- _Description of the task_
Count how many lines of the data include the string "triệu", then say that number and stop.

[Saved entries]
——————————
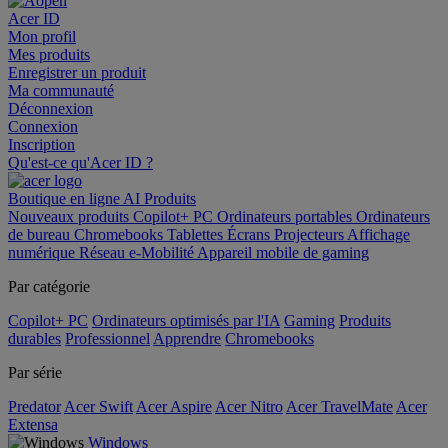
Acer ID
Mon profil
Mes produits
Enregistrer un produit
Ma communauté
Déconnexion
Connexion
Inscription
Qu'est-ce qu'Acer ID ?
Boutique en ligne
AI
Produits
Nouveaux produits
Copilot+ PC
Ordinateurs portables
Ordinateurs
de bureau
Chromebooks
Tablettes
Écrans
Projecteurs
Affichage
numérique
Réseau
e-Mobilité
Appareil mobile de gaming
Par catégorie
Copilot+ PC
Ordinateurs optimisés par l'IA
Gaming
Produits
durables
Professionnel
Apprendre
Chromebooks
Par série
Predator
Acer Swift
Acer Aspire
Acer Nitro
Acer TravelMate
Acer
Extensa
Windows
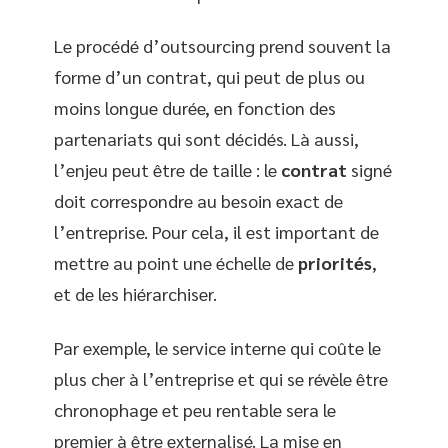
Le procédé d’outsourcing prend souvent la
forme d’un contrat, qui peut de plus ou
moins longue durée, en fonction des
partenariats qui sont décidés. Là aussi,
l’enjeu peut être de taille : le
contrat
signé
doit correspondre au besoin exact de
l’entreprise. Pour cela, il est important de
mettre au point une échelle de
priorités
,
et de les hiérarchiser.
Par exemple, le service interne qui coûte le
plus cher à l’entreprise et qui se révèle être
chronophage et peu rentable sera le
premier à être externalisé. La mise en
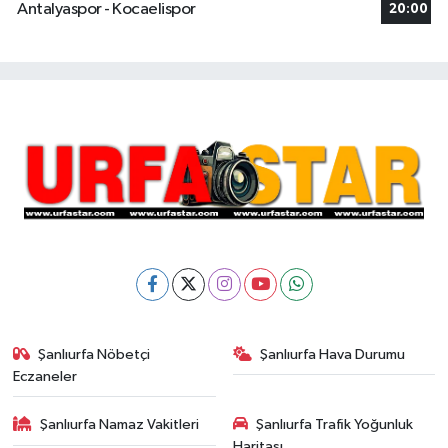
Antalyaspor - Kocaelispor
20:00
Şanlıurfa Nöbetçi
Şanlıurfa Hava Durumu
Eczaneler
Şanlıurfa Namaz Vakitleri
Şanlıurfa Trafik Yoğunluk
Haritası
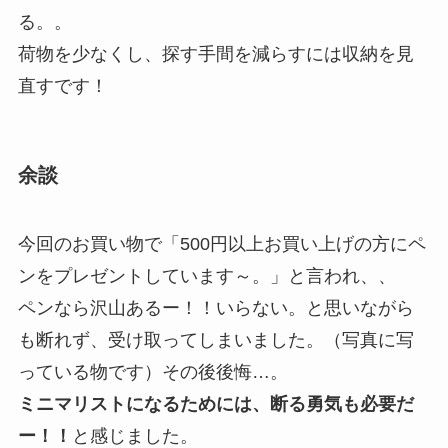
る。。
荷物を少なくし、探す手間を減らすには収納を見
直すです！
余談
今回のお買い物で「500円以上お買い上げの方にペ
ンをプレゼントしています～。」と言われ、、
ペンなら沢山あるー！！いらない。と思いながら
も断れず、受け取ってしまいました。（写真に写
っている物です）その後後悔…。
ミニマリストになるためには、断る勇気も必要だ
ー！！
と感じました。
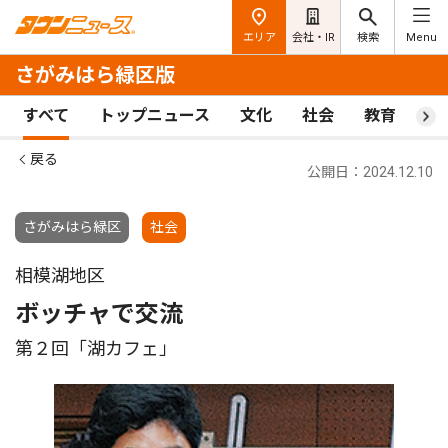
エリア
会社・IR
検索
Menu
さがみはら緑区版
すべて
トップニュース
文化
社会
教育
ス
戻る
公開日：2024.12.10
さがみはら緑区
社会
相模湖地区
ボッチャで交流
第２回「湖カフェ」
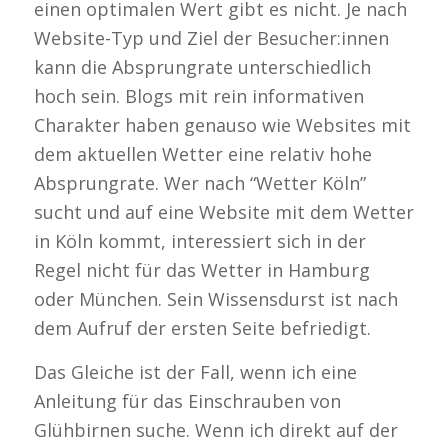
einen optimalen Wert gibt es nicht. Je nach
Website-Typ und Ziel der Besucher:innen
kann die Absprungrate unterschiedlich
hoch sein. Blogs mit rein informativen
Charakter haben genauso wie Websites mit
dem aktuellen Wetter eine relativ hohe
Absprungrate. Wer nach “Wetter Köln”
sucht und auf eine Website mit dem Wetter
in Köln kommt, interessiert sich in der
Regel nicht für das Wetter in Hamburg
oder München. Sein Wissensdurst ist nach
dem Aufruf der ersten Seite befriedigt.
Das Gleiche ist der Fall, wenn ich eine
Anleitung für das Einschrauben von
Glühbirnen suche. Wenn ich direkt auf der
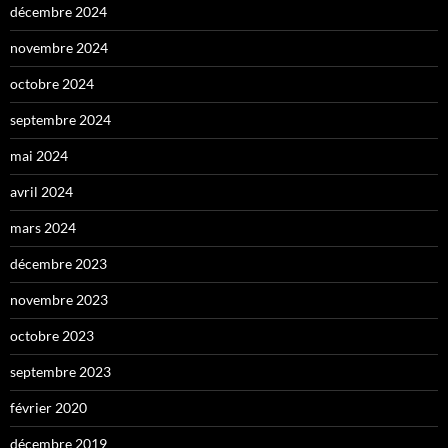
décembre 2024
novembre 2024
octobre 2024
septembre 2024
mai 2024
avril 2024
mars 2024
décembre 2023
novembre 2023
octobre 2023
septembre 2023
février 2020
décembre 2019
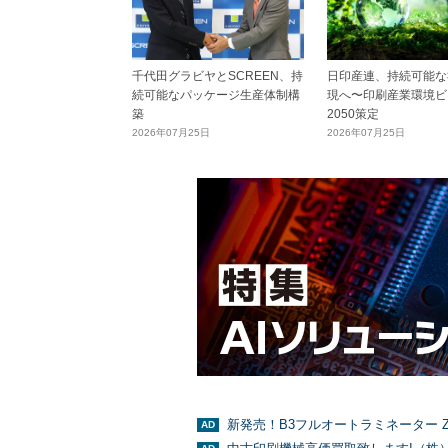
千代田グラビヤとSCREEN、持
日印産連、持続可能な
続可能なパッケージ生産体制構
現へ〜印刷産業環境ビ
築
2050策定
2026年07月25日
2026年07月25日
新発売！B3フルオートラミネーター Z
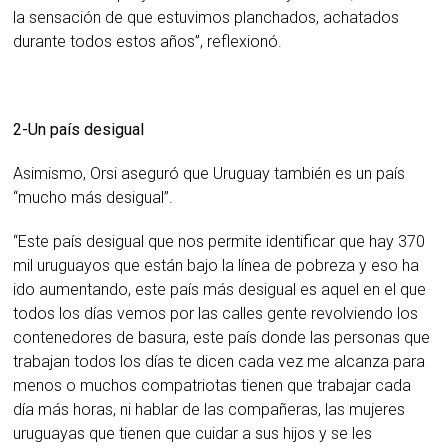
la sensación de que estuvimos planchados, achatados
durante todos estos años”, reflexionó.
2-Un país desigual
Asimismo, Orsi aseguró que Uruguay también es un país
“mucho más desigual”.
“Este país desigual que nos permite identificar que hay 370
mil uruguayos que están bajo la línea de pobreza y eso ha
ido aumentando, este país más desigual es aquel en el que
todos los días vemos por las calles gente revolviendo los
contenedores de basura, este país donde las personas que
trabajan todos los días te dicen cada vez me alcanza para
menos o muchos compatriotas tienen que trabajar cada
día más horas, ni hablar de las compañeras, las mujeres
uruguayas que tienen que cuidar a sus hijos y se les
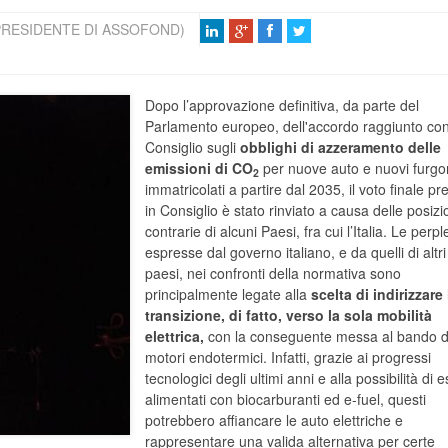
PRESIDENTE DI ASSOFOND)
Dopo l’approvazione definitiva, da parte del
Parlamento europeo, dell'accordo raggiunto con 
Consiglio sugli
obblighi di azzeramento delle
emissioni di CO
per nuove auto e nuovi furgo
2
immatricolati a partire dal 2035, il voto finale pr
in Consiglio è stato rinviato a causa delle posizi
contrarie di alcuni Paesi, fra cui l’Italia. Le perpl
espresse dal governo italiano, e da quelli di altri
paesi, nei confronti della normativa sono
principalmente legate alla
scelta di indirizzare 
transizione, di fatto, verso la sola mobilità
elettrica,
con la conseguente messa al bando d
motori endotermici. Infatti, grazie ai progressi
tecnologici degli ultimi anni e alla possibilità di 
alimentati con biocarburanti ed e-fuel, questi
potrebbero affiancare le auto elettriche e
rappresentare una valida alternativa per certe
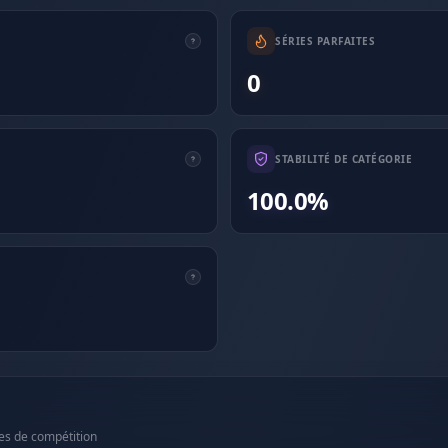
SÉRIES PARFAITES
0
STABILITÉ DE CATÉGORIE
100.0%
es de compétition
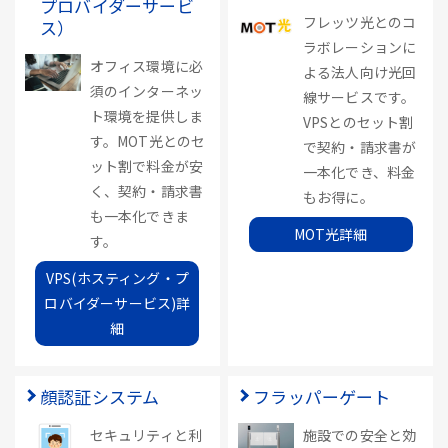
プロバイダーサービ
フレッツ光とのコ
ス）
ラボレーションに
オフィス環境に必
よる法人向け光回
須のインターネッ
線サービスです。
ト環境を提供しま
VPSとのセット割
す。MOT光とのセ
で契約・請求書が
ット割で料金が安
一本化でき、料金
く、契約・請求書
もお得に。
も一本化できま
MOT光詳細
す。
VPS(ホスティング・プ
ロバイダーサービス)詳
細
顔認証システム
フラッパーゲート
セキュリティと利
施設での安全と効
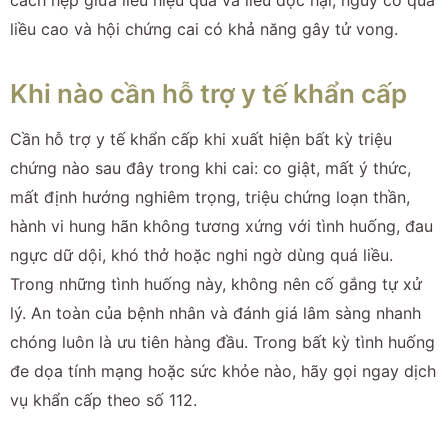
liều cao và hội chứng cai có khả năng gây tử vong.
Khi nào cần hỗ trợ y tế khẩn cấp
Cần hỗ trợ y tế khẩn cấp khi xuất hiện bất kỳ triệu
chứng nào sau đây trong khi cai: co giật, mất ý thức,
mất định hướng nghiêm trọng, triệu chứng loạn thần,
hành vi hung hãn không tương xứng với tình huống, đau
ngực dữ dội, khó thở hoặc nghi ngờ dùng quá liều.
Trong những tình huống này, không nên cố gắng tự xử
lý. An toàn của bệnh nhân và đánh giá lâm sàng nhanh
chóng luôn là ưu tiên hàng đầu. Trong bất kỳ tình huống
đe dọa tính mạng hoặc sức khỏe nào, hãy gọi ngay dịch
vụ khẩn cấp theo số 112.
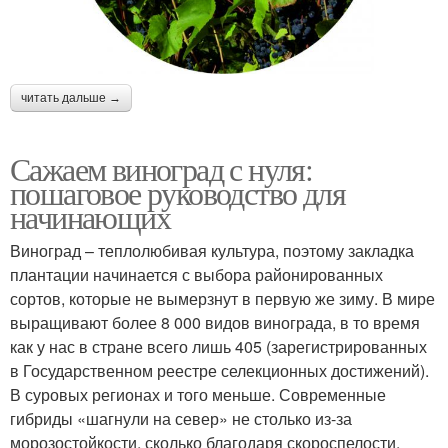
читать дальше →
Сажаем виноград с нуля:
пошаговое руководство для
начинающих
Виноград – теплолюбивая культура, поэтому закладка
плантации начинается с выбора районированных
сортов, которые не вымерзнут в первую же зиму. В мире
выращивают более 8 000 видов винограда, в то время
как у нас в стране всего лишь 405 (зарегистрированных
в Государственном реестре селекционных достижений).
В суровых регионах и того меньше. Современные
гибриды «шагнули на север» не столько из-за
морозостойкости, сколько благодаря скороспелости.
——————————
- _Result of this task_
2